Schriftliche Aufgabe 1: Gib den Abschnitt der Datensätze von ihrem Anfang bis einschließlich der Zeile mit „For every layout“ wortgetreu wieder. Bilder lässt du dabei weg.

Auszug:
****************************************

Hardly Healed ist Hardy Hepps „amerikanisches Album“. Es entstand unter den Eindrücken, die Hepps US-Reise im Jahr 1972 hinterlassen hatte. Dies war ein Trip auf den Spuren von Henry Miller, aber auch von Hardys musikalischen Helden, denen der Schweizer Sänger während sechs Monaten „on the road“ zum Teil persönlich begegnete. Hepp knüpfte Kontakte und pflegte den kulturellen Austausch. Dank einer Bekanntschaft mit dem Produzenten Ted Templemann sang er im Chor zum Doobie-Brothers-Hit „Listen To The Music“, er traf den grossen Van Morrison backstage und im Studio in San Francisco und wurde im Probelokal von Captain Beefheart mit einem Privatkonzert überrascht. Beefhart, alias Don Van Vliet, nahm Hepps Anfrage nach einem Text für den Titelsong seines nächsten Albums ernst, und schrieb „Hardly Healed“ einige Wochen später in Hollywood von Hand in dessen Agenda. In New York wohnte der Schweizer für kurze Zeit im Loft der Free-Jazz-Legende Ornette Coleman. Von dort zog er weiter ins berühmte Sun Ra Haus am Broadway Brooklyn, wo er als einziger Weisser mit zwanzig schwarzen Musikern zusammenlebte.

****************************************

Vorliegende Datensätze:
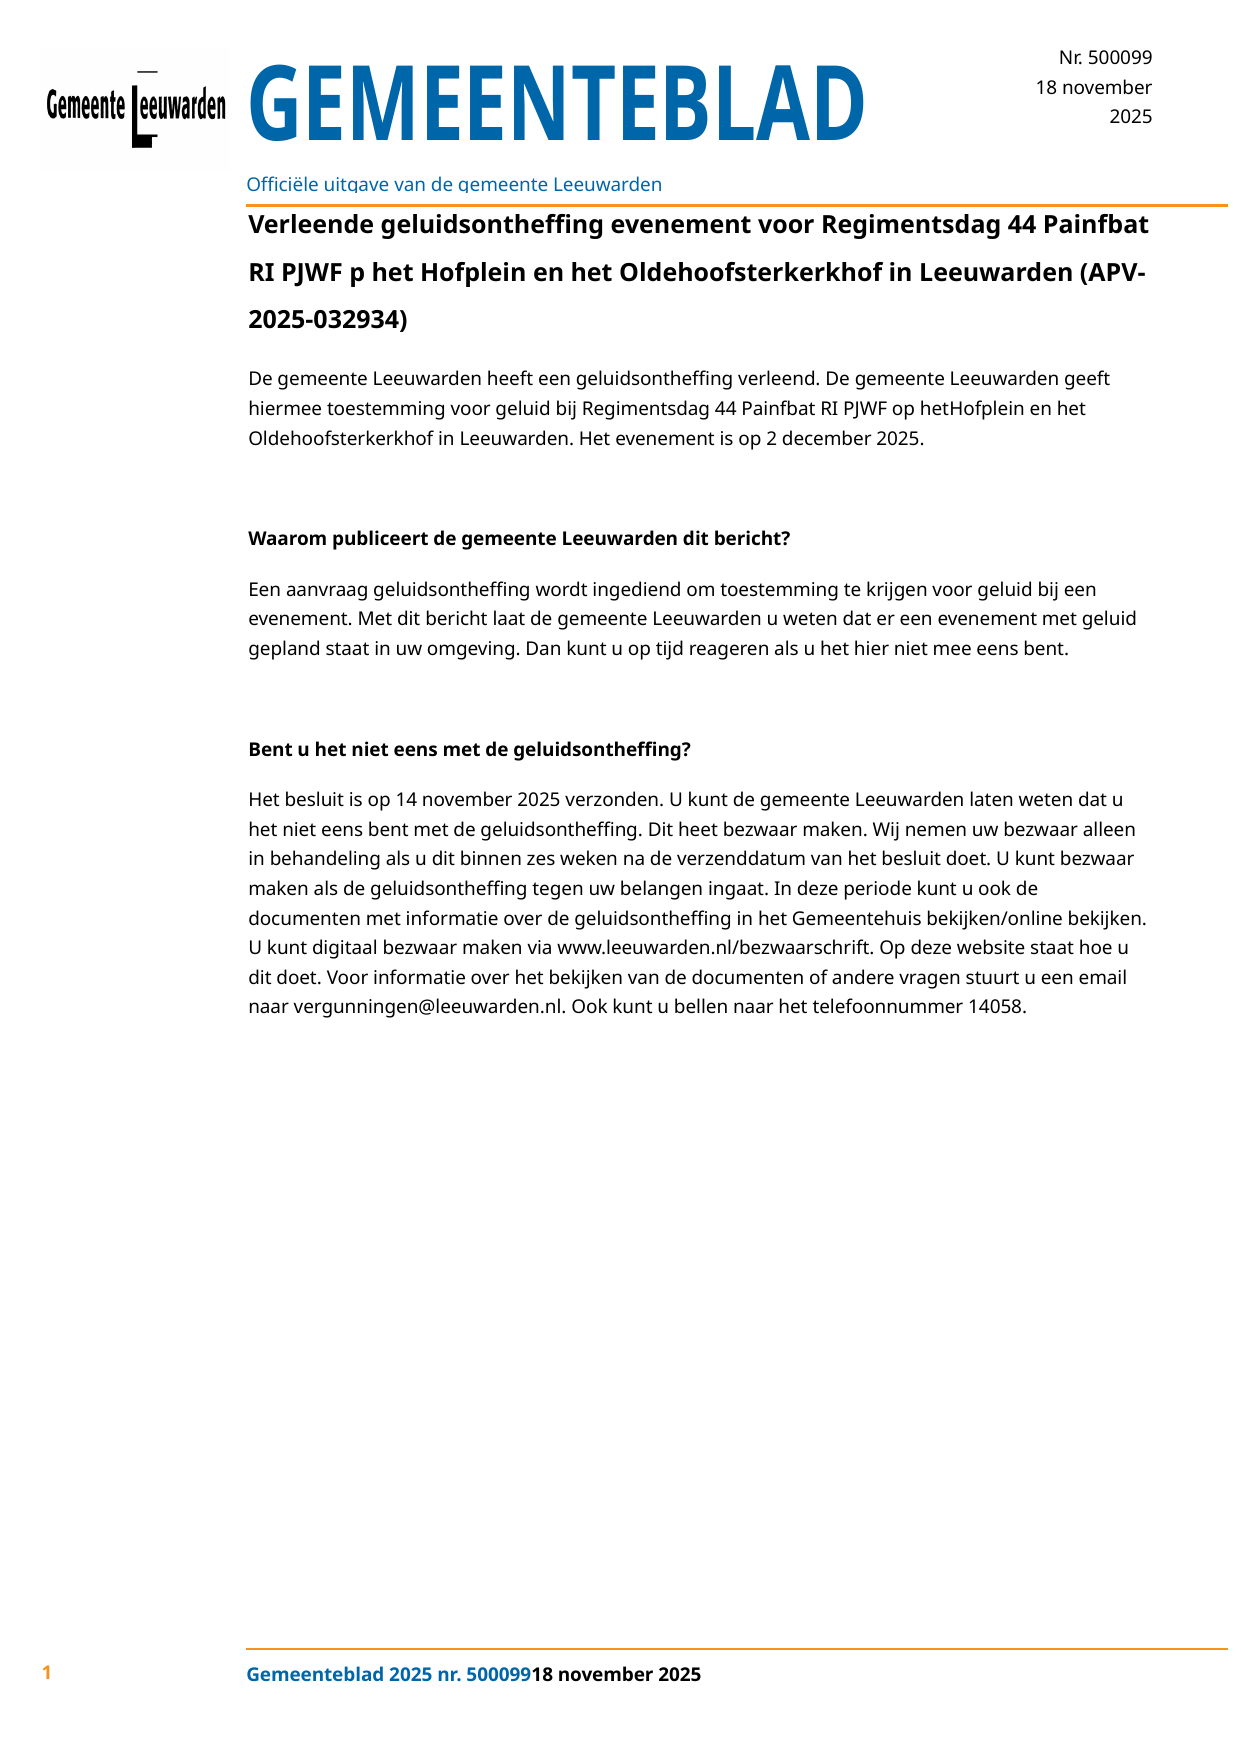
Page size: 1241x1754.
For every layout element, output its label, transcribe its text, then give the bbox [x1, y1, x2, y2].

text Bent u het niet eens met de geluidsontheffing? [248, 736, 1152, 762]
text De gemeente Leeuwarden heeft een geluidsontheffing verleend. De gemeente Leeuwarden geeft hiermee toestemming voor geluid bij Regimentsdag 44 Painfbat RI PJWF op hetHofplein en het Oldehoofsterkerkhof in Leeuwarden. Het evenement is op 2 december 2025. [248, 366, 1152, 450]
text Het besluit is op 14 november 2025 verzonden. U kunt de gemeente Leeuwarden laten weten dat u het niet eens bent met de geluidsontheffing. Dit heet bezwaar maken. Wij nemen uw bezwaar alleen in behandeling als u dit binnen zes weken na de verzenddatum van het besluit doet. U kunt bezwaar maken als de geluidsontheffing tegen uw belangen ingaat. In deze periode kunt u ook de documenten met informatie over de geluidsontheffing in het Gemeentehuis bekijken/online bekijken. U kunt digitaal bezwaar maken via www.leeuwarden.nl/bezwaarschrift. Op deze website staat hoe u dit doet. Voor informatie over het bekijken van de documenten of andere vragen stuurt u een email naar vergunningen@leeuwarden.nl. Ook kunt u bellen naar het telefoonnummer 14058. [248, 786, 1152, 1019]
picture [41, 47, 231, 172]
text Een aanvraag geluidsontheffing wordt ingediend om toestemming te krijgen voor geluid bij een evenement. Met dit bericht laat de gemeente Leeuwarden u weten dat er een evenement met geluid gepland staat in uw omgeving. Dan kunt u op tijd reageren als u het hier niet mee eens bent. [248, 576, 1152, 661]
text Verleende geluidsontheffing evenement voor Regimentsdag 44 Painfbat RI PJWF p het Hofplein en het Oldehoofsterkerkhof in Leeuwarden (APV-2025-032934) [248, 207, 1152, 336]
text Waarom publiceert de gemeente Leeuwarden dit bericht? [248, 526, 1152, 551]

****************************************

Schriftliche Aufgabe 2: Führe den Auszug über Hardy Hepps Album „Hardly Healed“ im Anschluss an seinen letzten Satz weiter.

Endergebnis 1:
Page size: 1241x1754.
For every layout element, output its label, transcribe its text, then give the bbox [x1, y1, x2, y2].

Endergebnis 2:
Diese Reise war nur möglich, weil Hardy nach seinem Ausstieg bei der Band Krokodil dank einer Verbindung zum deutschen Produzenten Siggi Loch einen Künstlervertrag mit dem europäischen Ableger des US-Major-Labels Warner Brothers erhalten hatte. Loch war zu dieser Zeit noch vertraglich an die Firma Liberty gebunden und produzierte Hepps erste Warner-LP „Hepp Hahn & Huhn“ nicht selber. Die Aufnahmen zu „Hardly Healed“ wollte er aber persönlich betreuen, was aus rechtlichen Gründen nicht vor dem 1. Januar 1973 möglich war. Die so entstandene Zwangspause nutzte Hardy Hepp für einen Studienaufenthalt in den USA. Von dort rapportierte er seine Erlebnisse und Erkenntnisse regelmässig nach Hamburg. Das bescheidene, von Warner Brothers gesponserte Handgeld betrug 10 Dollar pro Tag.
Dafür wurde bei den Aufnahmen zu „Hardly Healed“ mit der grossen Kelle angerichtet. Als Arrangeur hatte Loch den Basler Jazzer George Gruntz engagiert, der damals das Berliner Jazz Festival leitete und über ein weites Beziehungsnetz verfügte. So trudelte bei den Sessions in den New Yorker Atlantic Studios am 2. und 3. Januar eine eigentliche Supergruppe ein, die in dieser Zusammensetzung vorher und nachher nie zu hören war. Den Bass spielte Miles-Davis-Sideman Ron Carter, den wuchtigen Drumbeat lieferte Aretha Franklins Bandleader Bernard Purdie, die Gitarrenlicks gehen auf das Konto von John-Lennon-Begleiter David Spinozza. Mit dem Percussionisten und Roberta-Flack-Bandleader Ralph MacDonald und dem E-Violinisten John Blair wirkten zudem zwei aufgehende Sterne der New Yorker Musikszene bei den „Hardly Healed“ Sessions mit. Verstärkt wurde das Ganze mit den Jazz Bläsern Joe Farrell, Seldon Powell und Eddie Daniels. Das E-Piano steuerte Gruntz bei. Hepp selber spielte akustische 12-string Gitarre und Flügel und übernahm den „Pilotgesang“, der später in Deutschland definitiv überarbeitet wurde. Für heutige Verhältnisse gingen die Aufnahmen schnell über die Bühne. Vier dreistündige Sessions mussten reichen, und so sind einige der Songs auf „Hardly Healed“ sogenannte First Takes.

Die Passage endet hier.